_Opdracht 1_
Haal uit de tekst over Joden en christenen het stuk dat begint bij "Boekanalyse" en doorloopt tot en met "met een conclusie.".
_Opdracht 2_
Neem de lijst letterlijk over, vanaf de eerste regel tot en met de regel met "change de la traditionnelle sauce chien.", en verder niets.

_Gegeven tekst_

----

Studie over verhouding Joden en niet-Joodse christenen

Jodendom en christenheid werden aparte en rivaliserende religies. Volgens velen was dit van Godswege bewerkt. Maar is dit wel waar en wat zijn de diepere oorzaken erachter? Jos Westerbeke werkt dit uit in zijn boek ‘De Joodse Apostelen en de eerste Christenen’. Hoe deed hij dat?

Boekanalyse
Westerbeke is IT-specialist bij een universiteitsbibliotheek en specialiseert zich als gelovige al meer dan 20 jaar op het Joodse volk.

Hij stelt dat de christenheid al vrij snel geen waardering meer had voor hun Joodse wortels. Daarom bestaat er nu geen goed begrip meer over het onderscheid dat er volgens hem tussen Joden en niet-Joden zou bestaan, terwijl ze toch een geestelijke eenheid zouden vormen. Hoe dat zit is het hoofdthema van zijn boek.

Na een voorwoord, uitleg van gebruikte terminologie, een verantwoording, een inleiding en de onderzoeksvraag behandelt Westerbeke het onderwerp in diverse hoofdstukken verdeeld over twee delen. Deel 1 (78 pagina’s): De scheiding van Jood en Christen. Deel 2 (96 pagina’s): De Joodse apostelen. Elk deel sluit af met een conclusie.

Voetnoten geven bron- en achtergrondinformatie. Het boek sluit af met een eindconclusie. Er zijn vijf excursen toegevoegd, een Engelstalige samenvatting (Abstract), een literatuurlijst en een verantwoording voor de afbeeldingen (enkele z/w plaatjes). Bijbelcitaten komen uit de Statenvertaling (SV).

Bijzondere stellingen
Westerbeke komt met allerlei bijzondere stellingen. Nadat in de afgelopen jaren weer een hernieuwde focus is gekomen op het Joods-zijn van de Here Jezus, trekt Westerbeke de lijn door naar de apostelen uit het Nieuwe Testament (NT). Ook zij waren en bleven Joods. Hij stelt echter dat de eerste gemeente in Jeruzalem Farizees (school van Hilleel) zou zijn geweest!

----

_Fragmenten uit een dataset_
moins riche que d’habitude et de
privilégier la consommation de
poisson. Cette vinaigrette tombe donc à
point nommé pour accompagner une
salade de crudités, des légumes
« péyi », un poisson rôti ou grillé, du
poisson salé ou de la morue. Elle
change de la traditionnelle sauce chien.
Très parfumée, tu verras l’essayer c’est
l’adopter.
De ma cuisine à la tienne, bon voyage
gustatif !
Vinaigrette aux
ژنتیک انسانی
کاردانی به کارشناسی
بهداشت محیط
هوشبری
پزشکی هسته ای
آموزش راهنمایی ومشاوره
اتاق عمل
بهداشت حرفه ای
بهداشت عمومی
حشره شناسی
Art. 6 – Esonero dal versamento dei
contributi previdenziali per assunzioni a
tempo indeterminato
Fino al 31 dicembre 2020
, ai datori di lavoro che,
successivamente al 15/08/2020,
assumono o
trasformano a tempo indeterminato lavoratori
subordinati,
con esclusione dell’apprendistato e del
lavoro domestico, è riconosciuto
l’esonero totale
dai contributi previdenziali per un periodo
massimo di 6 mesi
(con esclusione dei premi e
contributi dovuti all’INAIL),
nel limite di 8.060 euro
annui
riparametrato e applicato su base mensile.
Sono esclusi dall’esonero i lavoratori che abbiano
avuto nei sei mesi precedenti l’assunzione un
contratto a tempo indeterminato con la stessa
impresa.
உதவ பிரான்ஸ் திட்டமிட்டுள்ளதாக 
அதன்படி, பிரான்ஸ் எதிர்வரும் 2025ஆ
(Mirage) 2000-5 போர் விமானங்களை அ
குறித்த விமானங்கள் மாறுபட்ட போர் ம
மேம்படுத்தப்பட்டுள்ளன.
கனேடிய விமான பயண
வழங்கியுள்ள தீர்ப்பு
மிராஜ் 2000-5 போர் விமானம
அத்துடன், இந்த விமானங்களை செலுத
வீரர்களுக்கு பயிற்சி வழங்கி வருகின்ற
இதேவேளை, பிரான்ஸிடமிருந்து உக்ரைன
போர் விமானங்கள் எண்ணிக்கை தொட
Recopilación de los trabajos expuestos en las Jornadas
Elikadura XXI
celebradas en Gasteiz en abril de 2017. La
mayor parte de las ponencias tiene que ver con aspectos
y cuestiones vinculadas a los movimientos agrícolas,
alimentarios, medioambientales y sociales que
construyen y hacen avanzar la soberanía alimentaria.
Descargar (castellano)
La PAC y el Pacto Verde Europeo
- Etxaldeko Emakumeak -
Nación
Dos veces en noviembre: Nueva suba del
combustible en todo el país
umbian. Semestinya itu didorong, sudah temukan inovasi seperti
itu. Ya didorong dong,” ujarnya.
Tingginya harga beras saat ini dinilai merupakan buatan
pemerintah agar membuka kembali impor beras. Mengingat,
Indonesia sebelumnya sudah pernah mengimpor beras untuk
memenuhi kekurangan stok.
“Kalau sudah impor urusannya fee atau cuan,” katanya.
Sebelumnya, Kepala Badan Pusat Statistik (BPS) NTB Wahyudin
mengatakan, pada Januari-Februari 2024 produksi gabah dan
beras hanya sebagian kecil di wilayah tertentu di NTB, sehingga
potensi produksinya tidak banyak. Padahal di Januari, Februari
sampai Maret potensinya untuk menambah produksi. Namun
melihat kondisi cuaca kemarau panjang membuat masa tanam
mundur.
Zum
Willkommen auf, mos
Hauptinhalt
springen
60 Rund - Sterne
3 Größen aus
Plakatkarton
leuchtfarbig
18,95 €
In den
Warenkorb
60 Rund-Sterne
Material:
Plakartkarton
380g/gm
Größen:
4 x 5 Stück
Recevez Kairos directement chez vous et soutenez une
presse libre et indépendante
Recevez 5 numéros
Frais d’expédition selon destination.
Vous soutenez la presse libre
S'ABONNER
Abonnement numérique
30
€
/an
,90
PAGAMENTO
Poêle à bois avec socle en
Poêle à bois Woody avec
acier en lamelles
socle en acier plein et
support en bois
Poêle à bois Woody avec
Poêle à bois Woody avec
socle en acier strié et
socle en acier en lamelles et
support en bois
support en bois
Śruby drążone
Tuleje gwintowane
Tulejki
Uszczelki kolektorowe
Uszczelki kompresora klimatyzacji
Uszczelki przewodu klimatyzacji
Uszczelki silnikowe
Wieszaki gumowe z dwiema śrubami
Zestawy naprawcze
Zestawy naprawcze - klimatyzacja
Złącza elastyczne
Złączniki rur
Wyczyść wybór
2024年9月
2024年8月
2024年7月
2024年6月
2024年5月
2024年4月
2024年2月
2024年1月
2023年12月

----

_Uitwerking 1_
Boekanalyse
Westerbeke is IT-specialist bij een universiteitsbibliotheek en specialiseert zich als gelovige al meer dan 20 jaar op het Joodse volk.

Hij stelt dat de christenheid al vrij snel geen waardering meer had voor hun Joodse wortels. Daarom bestaat er nu geen goed begrip meer over het onderscheid dat er volgens hem tussen Joden en niet-Joden zou bestaan, terwijl ze toch een geestelijke eenheid zouden vormen. Hoe dat zit is het hoofdthema van zijn boek.

Na een voorwoord, uitleg van gebruikte terminologie, een verantwoording, een inleiding en de onderzoeksvraag behandelt Westerbeke het onderwerp in diverse hoofdstukken verdeeld over twee delen. Deel 1 (78 pagina’s): De scheiding van Jood en Christen. Deel 2 (96 pagina’s): De Joodse apostelen. Elk deel sluit af met een conclusie.

_Uitwerking 2_
moins riche que d’habitude et de
privilégier la consommation de
poisson. Cette vinaigrette tombe donc à
point nommé pour accompagner une
salade de crudités, des légumes
« péyi », un poisson rôti ou grillé, du
poisson salé ou de la morue. Elle
change de la traditionnelle sauce chien.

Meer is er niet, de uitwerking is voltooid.